Domande frequenti (FAQ)
Chi può partecipare a questa procedura di mobilità?
Possono candidarsi esclusivamente i dipendenti a tempo indeterminato di pubbliche amministrazioni di cui all'articolo 1, comma 2, del d.lgs. 165/2001. È necessario essere inquadrati nell'Area dei Funzionari e dell'Elevata Qualificazione (o nella corrispondente ex categoria D) con un profilo professionale coerente con quello ricercato. Non è una selezione aperta a candidati esterni al pubblico impiego.

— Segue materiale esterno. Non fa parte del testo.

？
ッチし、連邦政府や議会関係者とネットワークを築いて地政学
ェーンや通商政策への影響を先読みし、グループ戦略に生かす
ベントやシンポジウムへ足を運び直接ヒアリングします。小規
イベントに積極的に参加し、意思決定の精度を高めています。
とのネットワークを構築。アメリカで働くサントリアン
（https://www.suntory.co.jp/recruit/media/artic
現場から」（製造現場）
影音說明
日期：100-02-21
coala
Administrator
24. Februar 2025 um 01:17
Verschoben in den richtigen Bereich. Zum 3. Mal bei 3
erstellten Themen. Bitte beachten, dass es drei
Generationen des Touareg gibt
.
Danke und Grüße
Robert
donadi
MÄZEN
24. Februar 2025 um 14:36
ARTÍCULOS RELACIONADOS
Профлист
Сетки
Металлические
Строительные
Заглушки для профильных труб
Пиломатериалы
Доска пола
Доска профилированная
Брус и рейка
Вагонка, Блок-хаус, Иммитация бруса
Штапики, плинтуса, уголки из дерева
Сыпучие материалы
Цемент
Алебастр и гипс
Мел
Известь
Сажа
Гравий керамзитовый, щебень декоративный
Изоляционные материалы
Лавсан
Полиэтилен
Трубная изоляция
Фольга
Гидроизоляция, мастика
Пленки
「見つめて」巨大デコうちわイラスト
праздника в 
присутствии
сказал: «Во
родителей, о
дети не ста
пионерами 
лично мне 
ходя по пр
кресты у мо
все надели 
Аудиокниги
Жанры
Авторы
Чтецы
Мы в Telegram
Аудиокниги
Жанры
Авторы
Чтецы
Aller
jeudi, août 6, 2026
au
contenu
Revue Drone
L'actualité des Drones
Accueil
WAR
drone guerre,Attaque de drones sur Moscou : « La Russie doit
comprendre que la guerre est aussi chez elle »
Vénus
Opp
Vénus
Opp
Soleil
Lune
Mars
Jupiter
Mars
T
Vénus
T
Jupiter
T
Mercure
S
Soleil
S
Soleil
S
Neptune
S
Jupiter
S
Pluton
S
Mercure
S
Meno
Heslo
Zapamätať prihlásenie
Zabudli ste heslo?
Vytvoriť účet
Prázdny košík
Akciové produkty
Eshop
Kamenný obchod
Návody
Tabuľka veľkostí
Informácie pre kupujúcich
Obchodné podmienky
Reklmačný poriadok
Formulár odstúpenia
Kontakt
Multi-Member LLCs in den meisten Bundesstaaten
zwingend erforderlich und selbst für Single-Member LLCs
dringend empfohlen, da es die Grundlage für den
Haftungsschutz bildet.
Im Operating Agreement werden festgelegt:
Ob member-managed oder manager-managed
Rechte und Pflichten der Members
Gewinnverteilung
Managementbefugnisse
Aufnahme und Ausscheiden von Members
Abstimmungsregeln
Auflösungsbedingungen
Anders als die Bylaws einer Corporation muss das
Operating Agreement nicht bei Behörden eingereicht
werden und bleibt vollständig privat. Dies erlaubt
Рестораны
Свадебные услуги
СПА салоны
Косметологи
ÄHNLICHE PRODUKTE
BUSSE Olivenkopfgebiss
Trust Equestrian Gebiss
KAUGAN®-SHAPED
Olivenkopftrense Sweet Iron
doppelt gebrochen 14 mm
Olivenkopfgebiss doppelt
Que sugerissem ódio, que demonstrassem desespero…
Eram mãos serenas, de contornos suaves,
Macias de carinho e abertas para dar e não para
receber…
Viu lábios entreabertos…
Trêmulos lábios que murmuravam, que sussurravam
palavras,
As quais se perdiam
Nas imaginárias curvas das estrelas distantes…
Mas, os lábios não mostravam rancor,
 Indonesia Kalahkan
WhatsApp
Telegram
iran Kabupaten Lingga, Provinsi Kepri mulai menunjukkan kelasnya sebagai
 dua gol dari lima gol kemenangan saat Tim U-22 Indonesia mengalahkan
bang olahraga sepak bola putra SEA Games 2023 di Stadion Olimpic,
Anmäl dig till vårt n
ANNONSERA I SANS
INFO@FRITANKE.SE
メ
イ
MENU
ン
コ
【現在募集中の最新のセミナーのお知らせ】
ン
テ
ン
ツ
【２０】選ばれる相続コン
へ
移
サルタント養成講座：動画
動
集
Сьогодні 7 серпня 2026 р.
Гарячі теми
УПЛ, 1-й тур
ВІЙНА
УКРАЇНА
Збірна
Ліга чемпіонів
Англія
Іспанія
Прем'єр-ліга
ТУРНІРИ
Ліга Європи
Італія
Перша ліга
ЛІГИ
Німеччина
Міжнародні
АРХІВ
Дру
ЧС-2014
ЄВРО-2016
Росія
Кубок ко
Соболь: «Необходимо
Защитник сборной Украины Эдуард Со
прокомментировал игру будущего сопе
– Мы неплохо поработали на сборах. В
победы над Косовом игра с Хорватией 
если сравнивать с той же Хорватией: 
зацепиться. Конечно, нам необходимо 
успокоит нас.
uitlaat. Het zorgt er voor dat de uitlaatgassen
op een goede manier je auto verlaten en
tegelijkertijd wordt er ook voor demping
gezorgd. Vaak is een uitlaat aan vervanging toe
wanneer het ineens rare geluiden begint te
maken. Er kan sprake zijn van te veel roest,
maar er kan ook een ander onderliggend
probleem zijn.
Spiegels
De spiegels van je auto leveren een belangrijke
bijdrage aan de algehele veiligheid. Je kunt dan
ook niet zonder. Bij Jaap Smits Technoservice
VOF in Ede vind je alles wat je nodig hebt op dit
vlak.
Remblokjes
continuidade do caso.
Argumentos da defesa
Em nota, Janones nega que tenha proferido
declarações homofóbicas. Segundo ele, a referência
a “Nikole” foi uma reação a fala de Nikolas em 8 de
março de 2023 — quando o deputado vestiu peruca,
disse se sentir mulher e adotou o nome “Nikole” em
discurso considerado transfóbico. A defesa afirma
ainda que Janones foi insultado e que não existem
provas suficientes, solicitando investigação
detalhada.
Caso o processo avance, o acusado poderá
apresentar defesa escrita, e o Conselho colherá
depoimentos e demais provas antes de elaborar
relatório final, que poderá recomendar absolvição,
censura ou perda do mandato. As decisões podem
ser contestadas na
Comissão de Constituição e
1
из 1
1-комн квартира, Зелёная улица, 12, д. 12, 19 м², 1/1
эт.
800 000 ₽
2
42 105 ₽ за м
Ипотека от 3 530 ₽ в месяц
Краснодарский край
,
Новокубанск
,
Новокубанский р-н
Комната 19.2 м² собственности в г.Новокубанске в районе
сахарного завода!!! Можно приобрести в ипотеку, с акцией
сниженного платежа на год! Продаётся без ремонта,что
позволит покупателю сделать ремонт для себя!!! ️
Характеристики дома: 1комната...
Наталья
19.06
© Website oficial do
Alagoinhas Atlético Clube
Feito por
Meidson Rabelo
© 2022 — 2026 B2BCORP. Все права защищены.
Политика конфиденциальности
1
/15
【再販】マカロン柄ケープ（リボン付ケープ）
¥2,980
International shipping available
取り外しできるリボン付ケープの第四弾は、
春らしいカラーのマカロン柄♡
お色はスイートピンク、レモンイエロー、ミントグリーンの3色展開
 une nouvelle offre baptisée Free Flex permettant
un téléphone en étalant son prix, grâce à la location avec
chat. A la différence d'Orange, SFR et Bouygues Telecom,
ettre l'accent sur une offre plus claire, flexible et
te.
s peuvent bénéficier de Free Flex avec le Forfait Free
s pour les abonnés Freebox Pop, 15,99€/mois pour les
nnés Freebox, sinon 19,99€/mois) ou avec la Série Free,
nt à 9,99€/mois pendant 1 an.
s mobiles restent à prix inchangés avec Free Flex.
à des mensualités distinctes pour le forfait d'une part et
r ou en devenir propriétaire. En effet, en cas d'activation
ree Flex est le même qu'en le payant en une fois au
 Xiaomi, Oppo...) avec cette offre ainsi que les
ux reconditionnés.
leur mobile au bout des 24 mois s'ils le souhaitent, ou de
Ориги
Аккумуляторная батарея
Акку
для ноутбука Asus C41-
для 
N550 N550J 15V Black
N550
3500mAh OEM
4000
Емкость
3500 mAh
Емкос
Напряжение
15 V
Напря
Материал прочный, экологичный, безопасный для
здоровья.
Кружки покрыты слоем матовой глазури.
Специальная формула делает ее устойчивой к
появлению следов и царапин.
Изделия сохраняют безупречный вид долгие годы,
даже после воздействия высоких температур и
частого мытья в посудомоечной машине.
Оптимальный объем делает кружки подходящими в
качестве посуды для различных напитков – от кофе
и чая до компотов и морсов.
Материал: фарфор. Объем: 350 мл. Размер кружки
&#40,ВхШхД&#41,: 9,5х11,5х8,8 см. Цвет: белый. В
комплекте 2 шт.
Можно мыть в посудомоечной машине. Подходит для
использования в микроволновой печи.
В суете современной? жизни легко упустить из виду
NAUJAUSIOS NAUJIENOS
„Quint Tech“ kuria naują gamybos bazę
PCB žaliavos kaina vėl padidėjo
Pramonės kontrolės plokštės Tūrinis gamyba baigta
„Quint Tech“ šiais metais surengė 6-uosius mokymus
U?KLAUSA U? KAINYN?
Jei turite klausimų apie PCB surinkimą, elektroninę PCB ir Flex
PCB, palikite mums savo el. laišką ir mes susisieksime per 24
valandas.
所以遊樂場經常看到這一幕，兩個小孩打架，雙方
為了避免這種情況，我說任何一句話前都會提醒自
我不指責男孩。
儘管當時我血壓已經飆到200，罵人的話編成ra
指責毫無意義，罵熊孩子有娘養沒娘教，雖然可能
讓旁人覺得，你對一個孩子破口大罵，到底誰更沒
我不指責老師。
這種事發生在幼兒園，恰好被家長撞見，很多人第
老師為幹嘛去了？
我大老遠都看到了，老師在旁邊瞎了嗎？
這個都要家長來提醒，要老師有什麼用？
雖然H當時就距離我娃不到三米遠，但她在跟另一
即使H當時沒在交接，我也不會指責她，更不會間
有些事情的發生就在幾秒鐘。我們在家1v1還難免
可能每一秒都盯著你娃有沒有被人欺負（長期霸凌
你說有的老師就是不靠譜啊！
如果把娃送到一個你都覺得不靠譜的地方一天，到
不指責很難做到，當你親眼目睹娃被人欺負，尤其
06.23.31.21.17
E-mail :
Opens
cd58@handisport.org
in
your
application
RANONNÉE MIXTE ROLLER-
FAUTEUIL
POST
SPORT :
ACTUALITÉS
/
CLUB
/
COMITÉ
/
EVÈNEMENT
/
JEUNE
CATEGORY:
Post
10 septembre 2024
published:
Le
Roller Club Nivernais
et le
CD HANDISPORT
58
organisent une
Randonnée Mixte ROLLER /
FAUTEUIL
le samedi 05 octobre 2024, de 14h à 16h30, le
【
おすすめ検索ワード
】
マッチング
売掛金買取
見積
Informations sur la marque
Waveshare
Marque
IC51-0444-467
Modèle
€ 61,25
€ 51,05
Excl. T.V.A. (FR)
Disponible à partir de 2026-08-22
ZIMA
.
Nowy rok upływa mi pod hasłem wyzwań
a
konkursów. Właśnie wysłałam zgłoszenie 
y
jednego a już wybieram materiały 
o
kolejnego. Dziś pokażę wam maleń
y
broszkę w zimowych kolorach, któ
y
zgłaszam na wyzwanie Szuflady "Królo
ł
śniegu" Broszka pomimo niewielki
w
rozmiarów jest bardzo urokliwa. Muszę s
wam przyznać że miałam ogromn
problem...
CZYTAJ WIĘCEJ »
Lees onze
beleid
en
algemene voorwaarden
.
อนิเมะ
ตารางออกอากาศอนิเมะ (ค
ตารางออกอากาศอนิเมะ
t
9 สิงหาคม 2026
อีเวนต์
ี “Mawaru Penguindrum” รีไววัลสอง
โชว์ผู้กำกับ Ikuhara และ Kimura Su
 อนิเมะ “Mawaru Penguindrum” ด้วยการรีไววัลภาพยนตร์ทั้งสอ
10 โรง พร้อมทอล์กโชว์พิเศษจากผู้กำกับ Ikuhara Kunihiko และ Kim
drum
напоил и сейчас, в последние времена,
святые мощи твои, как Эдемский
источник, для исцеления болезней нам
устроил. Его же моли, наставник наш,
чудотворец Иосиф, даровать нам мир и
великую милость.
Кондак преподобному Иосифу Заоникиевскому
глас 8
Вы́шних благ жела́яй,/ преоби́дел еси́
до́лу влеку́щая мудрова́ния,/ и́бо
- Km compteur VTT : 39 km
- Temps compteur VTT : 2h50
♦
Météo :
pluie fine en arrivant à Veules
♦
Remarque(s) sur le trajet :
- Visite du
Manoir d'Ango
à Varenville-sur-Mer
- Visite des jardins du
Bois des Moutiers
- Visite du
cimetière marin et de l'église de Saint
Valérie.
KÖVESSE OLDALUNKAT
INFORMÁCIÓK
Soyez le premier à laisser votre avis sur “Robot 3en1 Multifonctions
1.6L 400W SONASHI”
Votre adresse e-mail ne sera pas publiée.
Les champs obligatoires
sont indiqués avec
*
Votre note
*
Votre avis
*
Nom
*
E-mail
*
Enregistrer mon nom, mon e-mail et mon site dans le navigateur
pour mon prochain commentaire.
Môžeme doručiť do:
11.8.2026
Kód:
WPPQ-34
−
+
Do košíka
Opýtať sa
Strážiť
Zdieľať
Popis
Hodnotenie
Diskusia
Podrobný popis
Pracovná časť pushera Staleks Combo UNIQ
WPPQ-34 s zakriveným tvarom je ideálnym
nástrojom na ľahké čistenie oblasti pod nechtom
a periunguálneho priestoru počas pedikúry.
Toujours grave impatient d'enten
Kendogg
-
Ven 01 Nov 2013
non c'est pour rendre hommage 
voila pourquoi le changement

Qual è la sede di lavoro e in quale settore opererà la figura selezionata?
La sede di lavoro si trova in provincia di Sondrio, in Lombardia, presso la Comunità Montana Alta Valtellina. La persona selezionata sarà assegnata ai Servizi sociali e culturali dell'ente, occupandosi di attività amministrative e contabili legate a questo ambito. Si tratta di un territorio montano che comprende diversi comuni dell'alta valle dell'Adda, fino al Passo dello Stelvio.
Come si svolge la selezione?
La procedura prevede una valutazione per titoli e colloquio. La commissione esaminerà i titoli e il curriculum dei candidati, attribuendo un punteggio, e successivamente condurrà un colloquio per verificare le competenze professionali, la motivazione e l'idoneità al ruolo. La graduatoria finale terrà conto di entrambi gli elementi.
Serve il nulla osta dell'ente di provenienza?
Sì. Come previsto dalla normativa sulla mobilità volontaria nel pubblico impiego, il trasferimento è subordinato al consenso dell'amministrazione di appartenenza. In alcuni casi il nulla osta viene richiesto già in fase di candidatura, in altri può essere prodotto successivamente. È fondamentale verificare cosa prevede specificamente l'avviso e, in ogni caso, avviare per tempo l'interlocuzione con il proprio ente.
Entro quando bisogna presentare la domanda?
La scadenza è fissata al 31 marzo 2026, ore 21:59. Le domande pervenute oltre questo termine non saranno prese in considerazione. Si raccomanda di non attendere l'ultimo giorno utile per evitare problemi tecnici o ritardi nella trasmissione della documentazione.